TV actor Kagawa set to debut in Kabuki play


Established actor Teruyuki Kagawa made headlines in late September when he announced he would make his debut as a Kabuki actor next year, because performers of the traditional dramatic form usually make their first stage appearance when they are toddlers.

News photo
Distinguished family: Actor Teruyuki Kagawa (left) stands with his son, Masaaki (second from left), father and Kabuki actor Ichikawa Ennosuke III (seated), cousin and Kabuki actor Ichikawa Kamejiro II (second from right), and uncle and Kabuki actor Ichikawa Danshiro IV at a news conference in Tokyo on Sept. 27. KYODO PHOTO

The surprise move was spurred by the University of Tokyo-educated actor's reconciliation with his father, Ichikawa Ennosuke III, from whom he was separated soon after birth, and his desire for his son, Masaaki, to take the Kabuki actor's name dating from 1871 to continue the family tradition.

"The name Ennosuke has been carried down for 140 years. How could I choose not to get on this ship when I have my son, Masaaki," Kagawa, 45, said at a press conference in Tokyo on Sept. 27. "I would not have chosen this path if (my child) were a daughter."

He also then announced that his 7-year-old son, Masaaki, would debut as a Kabuki actor with his father at Tokyo's Shimbashi Embujo theater next June.

Kagawa has no experience performing Kabuki. After Ennosuke and his actress mother, Yuko Hama, divorced, he grew up with her and did not spend any time with his father.

According to sources at Kabuki production company Shochiku Co., Kagawa went to see Ennosuke's "Super Kabuki" performance around 1986.

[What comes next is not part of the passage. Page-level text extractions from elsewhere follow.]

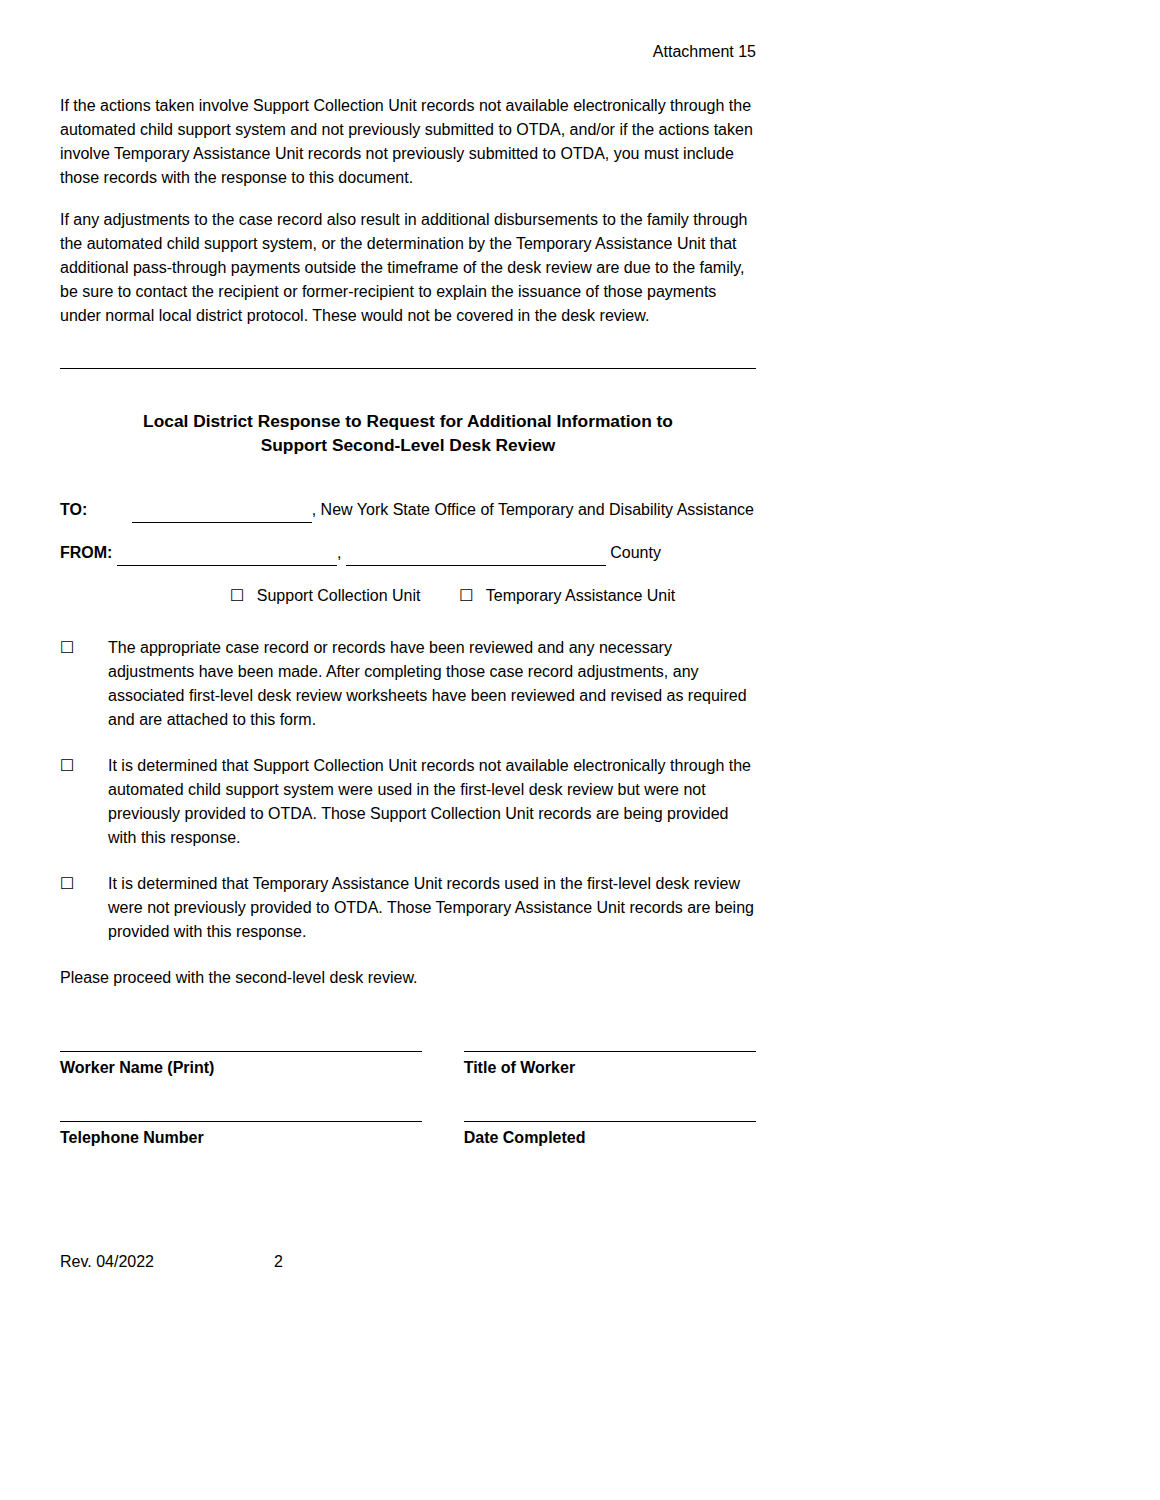Attachment 15
If the actions taken involve Support Collection Unit records not available electronically through the automated child support system and not previously submitted to OTDA, and/or if the actions taken involve Temporary Assistance Unit records not previously submitted to OTDA, you must include those records with the response to this document.
If any adjustments to the case record also result in additional disbursements to the family through the automated child support system, or the determination by the Temporary Assistance Unit that additional pass-through payments outside the timeframe of the desk review are due to the family, be sure to contact the recipient or former-recipient to explain the issuance of those payments under normal local district protocol. These would not be covered in the desk review.
Local District Response to Request for Additional Information to
Support Second-Level Desk Review
TO: , New York State Office of Temporary and Disability Assistance
FROM: , County
☐ Support Collection Unit ☐ Temporary Assistance Unit
☐
The appropriate case record or records have been reviewed and any necessary adjustments have been made. After completing those case record adjustments, any associated first-level desk review worksheets have been reviewed and revised as required and are attached to this form.
☐
It is determined that Support Collection Unit records not available electronically through the automated child support system were used in the first-level desk review but were not previously provided to OTDA. Those Support Collection Unit records are being provided with this response.
☐
It is determined that Temporary Assistance Unit records used in the first-level desk review were not previously provided to OTDA. Those Temporary Assistance Unit records are being provided with this response.
Please proceed with the second-level desk review.
| Worker Name (Print) | | Title of Worker |
| Telephone Number | | Date Completed |
Rev. 04/2022 2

Impressed by the performance, Kagawa sought to meet with Ennosuke, telling officials at the theater, "I'm his son. Please let me see him."

But Ennosuke flatly turned down the request, only returning a chilly message: "I have no children." Kagawa must have had a longing to meet his father over the years, one of the sources said.

At the news conference, also attended by Ennosuke, Masaaki Kagawa and other Kabuki actors, Kagawa revealed that Ennosuke had moved in with him and his family in spring this year.

Their reconciliation was mediated by the late Fujima Murasaki, a Japanese classical dance artist and Ennosuke's second wife, after the 71-year-old Kabuki actor showed symptoms of a stroke in 2003, according to the sources.

She apparently thought Ennosuke would need his son to ensure his name would continue. Murasaki died in 2009.